None of my decisions are driven by fear or ego – and the same goes for everyone in my team. 


Here are four management styles you should be striving for:


A visionary manager has a huge passion for the overarching goals of the business, and she instills this passion into the team. Only interested in outcomes, the manager provides space and flexibility for the team to work at an autonomous level. This self-motivation provides self-satisfaction. It’s easy to achieve within your team, if they understand and believe in your purpose, as well as their own purpose within your business. 


As the CEO of a large company, I would visit every person on my team daily and ask for their opinion or expertise. Collaborative managers ask questions, they aren’t afraid to be the dumbest person in the room and they invite their team members to solve problems. The one thing that don’t do is dominate or force their own solutions onto the team. The best business decision is far more important than his ego and this manager believes that five heads are better than one. Just be sure to keep your meetings brief and, as the head chef, remember that you have the final decision. 


This style sees that team members are pushed to raise the bar of their work and the business itself. The motivating manager wants to be ahead of the curve and, therefore, strives for new and different ideas. He will often ask employees whether they want to up-skill or further educate themselves. This manager is extremely optimistic and gives his team members a strong sense of self-worth. Employees are driven and want to do better. Just be careful not to push your team too far towards burn out, and remember to give them genuine feedback so they can grow. 

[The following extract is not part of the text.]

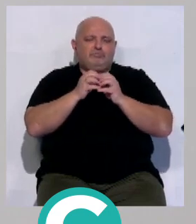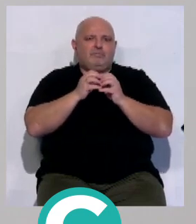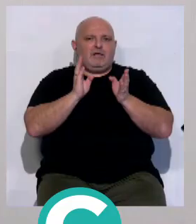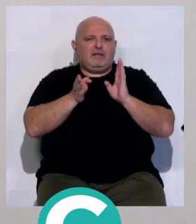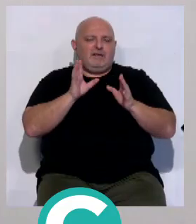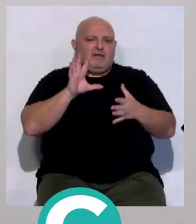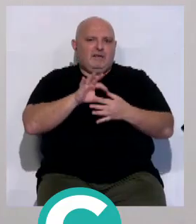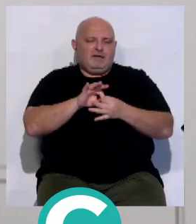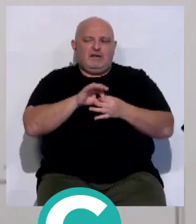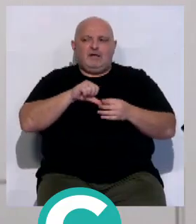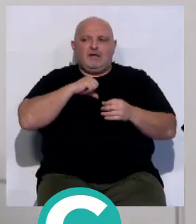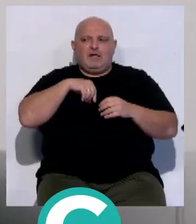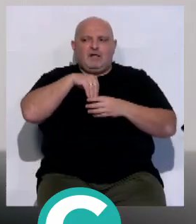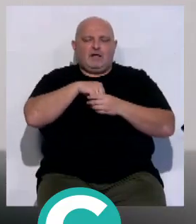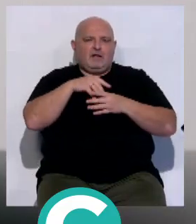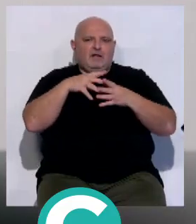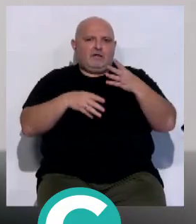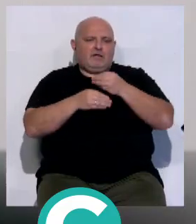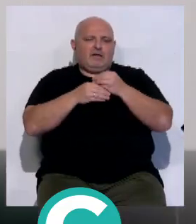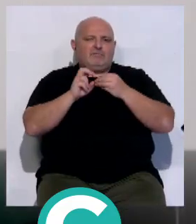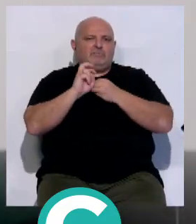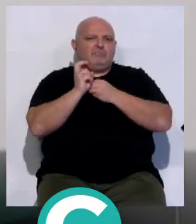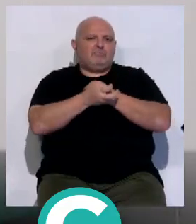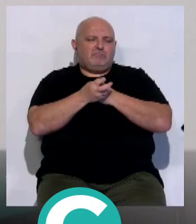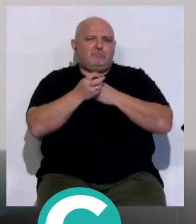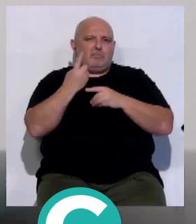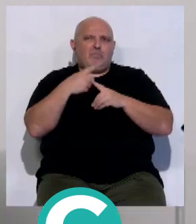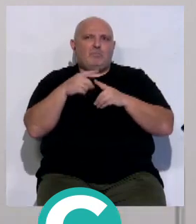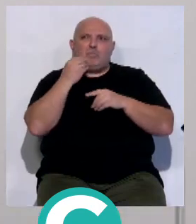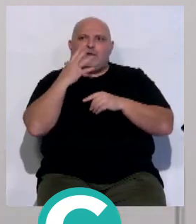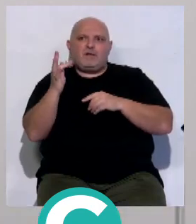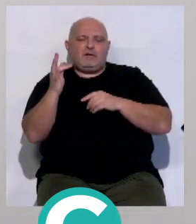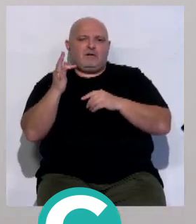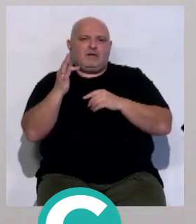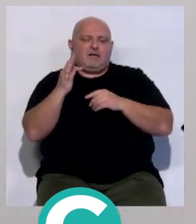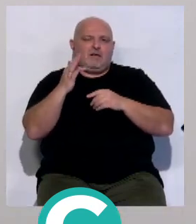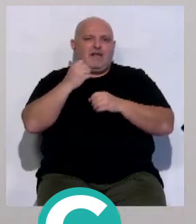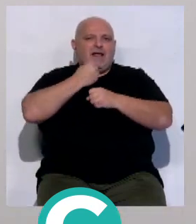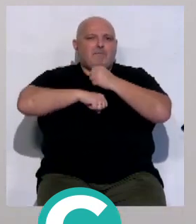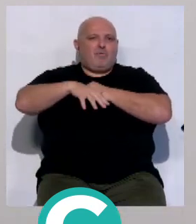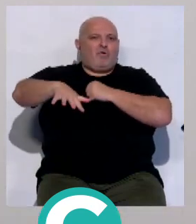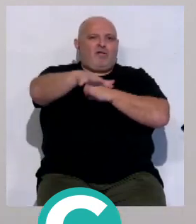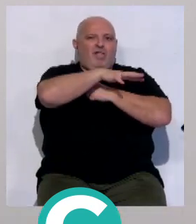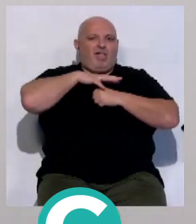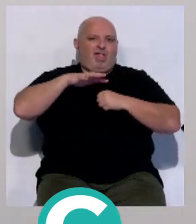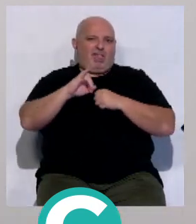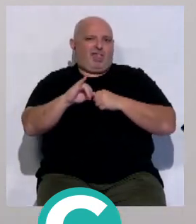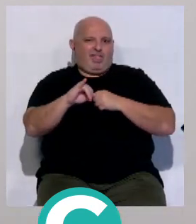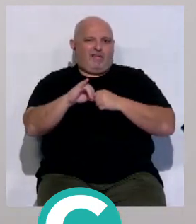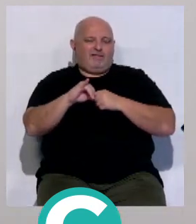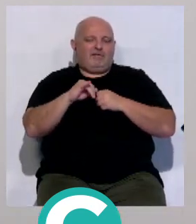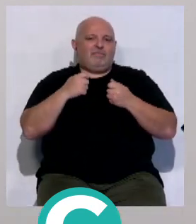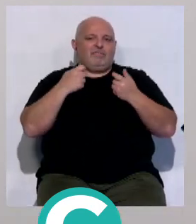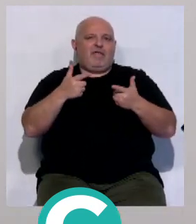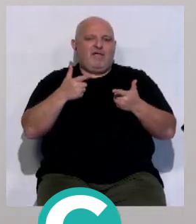tratamiento. El hospital este, si algo tiene de bueno, entre otras cosas, muchas que tiene bueno es que estamos en mitad del campo y tiene espacios en los que podemos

Employees in these teams are highly-skilled and motivated, and don’t require a hands-on approach. Team members are able to work at a top-level, strategic position in the business. Trusted in both strategy and execution, the team sets the bar for innovation and creation. While they are setting their own objectives and daily tasks, it’s important for you to review those objectives regularly so everyone stays on track with the overall trajectory of the business. 


Why do I want an engaged and empowered team? Having an engaged workforce means I have a reduced staff turnover, superior products, improved systems and a better business. 

Spending a few minutes each day with each person has been my secret to getting the balance right. 

This is the perfect chance to check in on your own management style. Are you fuelled by fear or ego? Or by passion, innovation and collaboration? 

If you feel you may be a domineering personality, or you panic and overreact at minor errors, you need to ask yourself, is the behaviour I’m eliciting right now aligned with my overarching purpose? Or is it actually counterintuitive to what I’m trying to achieve here in my business?